Advanced Configuration and Best Practice
- Last UpdatedJan 07, 2025
- 6 minute read
Key Processes
Information is managed by four key processes:
-
Extract is responsible for extracting information, which may be either a delta or full update, as appropriate for the interface.
-
Capture manages the capturing of information and tracking of changes at an interface level. The capture of information requires an ID for each record – if an ID is not established the record will be omitted. Capture is greedy, recording as much information as is provided, and if a record with the same ID is encountered multiple times, the last encounter will win.
-
Interpret is responsible for interpreting (mapping) or reinterpreting information using the current (active) class library/standard from ISM and managing this state at interface level. The Interpret process maps captured fields to attributes and translates records to classified objects aligned with the class library (in the case of a primary register). If the active class library is changed (for example, adding new rules that were not known previously, or changing class library mapping rules for interfaces), then any captured information will be reinterpreted according to the new Active Standard when executing the next update. This explains why changes in the class library, even minor updates can result in significantly increased processing times during the execution of the next update. The interpret process may also generate attributes from ValueExpression rules defined on the register and define reference attributes (associations).
-
Consolidation is responsible for consolidating (combining) records from all registers within a category to form a holistic view of an object and tracking changes up to this state. This process combines all interpreted records with a matching ID in a single category into a consolidated record with a simple rule that a higher priority record (priority as defined by the information interface) will win over a lower priority, and a more recently updated record will win over an older record (when the priority is the same).

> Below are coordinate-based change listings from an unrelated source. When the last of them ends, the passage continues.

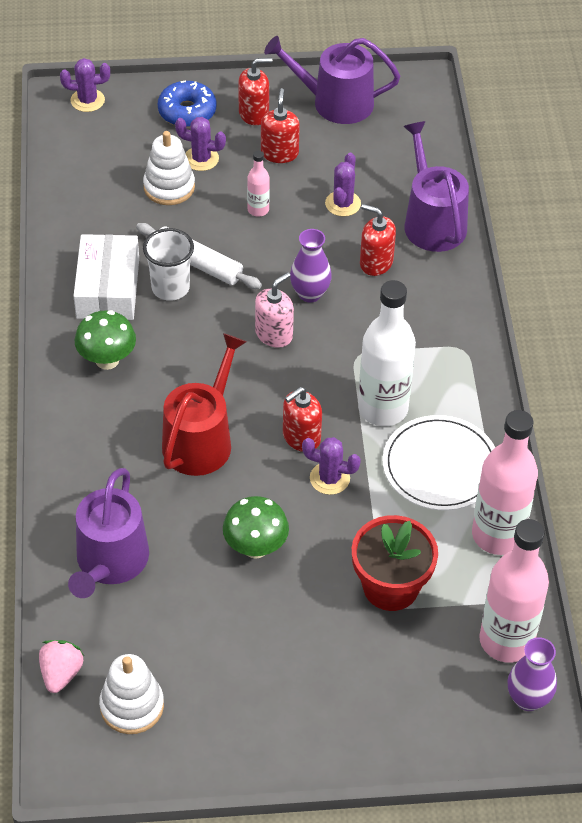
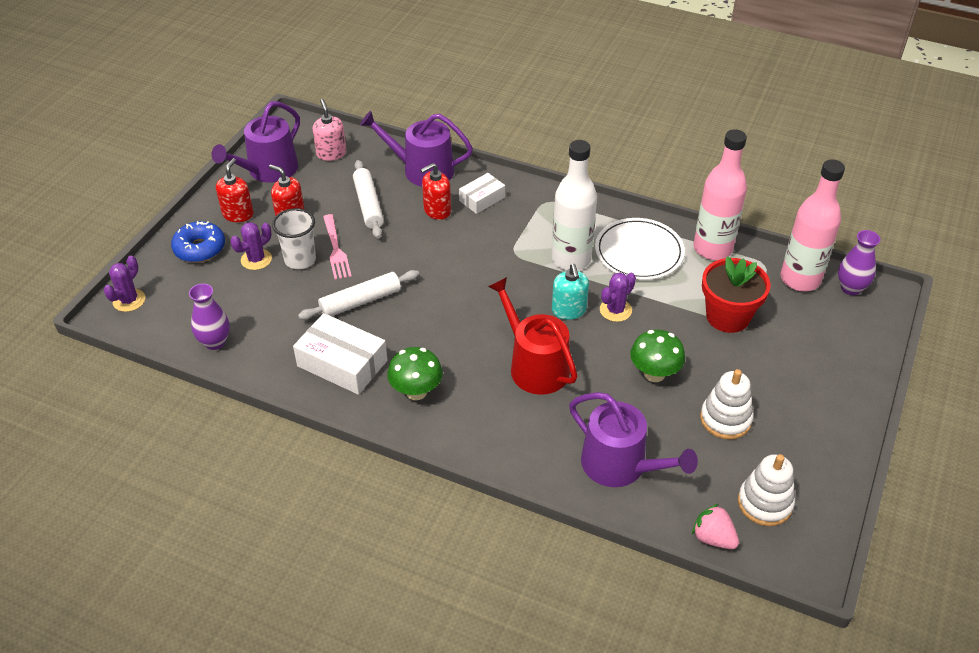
camera: 60 degrees left, 5 degrees down
white stacking toy [143,131,195,205] -> white stacking toy moved to [700,369,754,440]
white cup [143,228,194,301] -> white cup moved to [272,208,316,269]
pink bottle [247,151,270,217] -> pink fork [323,214,352,280]
pink soap dispenser [255,272,294,348] -> pink soap dispenser moved to [313,99,346,161]
red soap dispenser [283,387,322,452] -> turquoise soap dispenser [552,264,589,320]
purple vase [290,229,332,302] -> purple vase moved to [189,283,230,350]
purple cactus [325,153,361,217] -> white rolling pin [353,160,384,239]
none -> white box [459,173,505,214]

Additionally, the Registers Gateway supports withdrawing which allows an interface to be removed from one or more of the capture, interpret and consolidation processes.
Data Formats
Register data may be updated from different formats. Multiple formats may be supplied in a single update transaction.
|
Format |
Description |
|
CSV Strict (RFC4180) |
CSV data is read using strict RFC4180 rules, optionally specifying an alternate separator, new line and quote strings (multi-character permitted). |
|
TAB Strict (RFC4180) |
Same as CSV Strict, with a TAB character separator. |
|
EXCEL |
XLS or XLSX files. |
|
CSV Relaxed |
CSV is read as Excel reads, which may in some cases read data incorrectly where quoting is incorrect. |
|
TAB Relaxed |
Same as CSV Relaxed, with a TAB character separator. |
|
EIWM XML |
AIM EIWM XML format, with root objects and datasets only. |
|
XML Simple |
XML is read with a simple XPath expression. |
|
JSON Simple |
JSON is read with a simple JPath expression. |
Implementation Best Practice
Processing Steps
The diagram below illustrates the processing steps of the Registers Gateway:

The ISM model is processed and published to both the AIM staging area and the Reporting
Database.
The data is being captured and interpreted, then consolidated and published to the
AIM staging area and to the Reporting Database.
Asset Register Design
A register is used to manage a set of information. This may be thought of as an individual database of information with two states (captured raw data and interpreted data which is mapped to the class library). Multiple registers can be consolidated into a master asset register.
A register is:
-
A managed set of information with a clear purpose.
-
An isolated, clear and named data concern we wish to manage over a lifecycle.
A register is not:
-
A file (in this context), though it is typically updated through one or more files being passed into the register.
Register Design Best Practice
-
The Register ID should be named and readable.
-
Employ a two-node level structure in ISM where the first level describes a system (set) of registers with a common nomenclature and the second level is specific registers related to a data concept (Tag, Instrument, Functional Location, Equipment, etc.).
-
Use only alpha characters for a register ID with title case, no spaces, underscores, numbers, or other special characters.
-
Avoid using long names for a register ID. During data processing, the data is placed in a path constructed from the register node hierarchy, starting from the first node under InfoInterface:Data Sources. The total path length, including all folders and file names should not exceed 256 characters.
-
Be mindful of the number of columns, especially when many contain empty values. Combining data into a single large register with excessive columns is not recommended, as it can negatively impact processing performance. Remember, a register is a set of information with a specific purpose and a defined data concern to manage over a lifecycle, it is not intended as an interface for bulk data dumping.
-
Adding capture filters to reject incorrect or incomplete data is recommended, as it reduces the volume of invalid data and improves processing efficiency.
-
Avoid using overly complex data expressions, such as multiple nested if...then statements. Consider whether the data being processed would be better fixed by pre-processing or correcting it in an external system before supplying it to AIM. Fixing poor quality or confusing data is not intended to be a function of AIM.
-
Do not try to specify multiple registers with the same input file. In this scenario, a linked register should be used.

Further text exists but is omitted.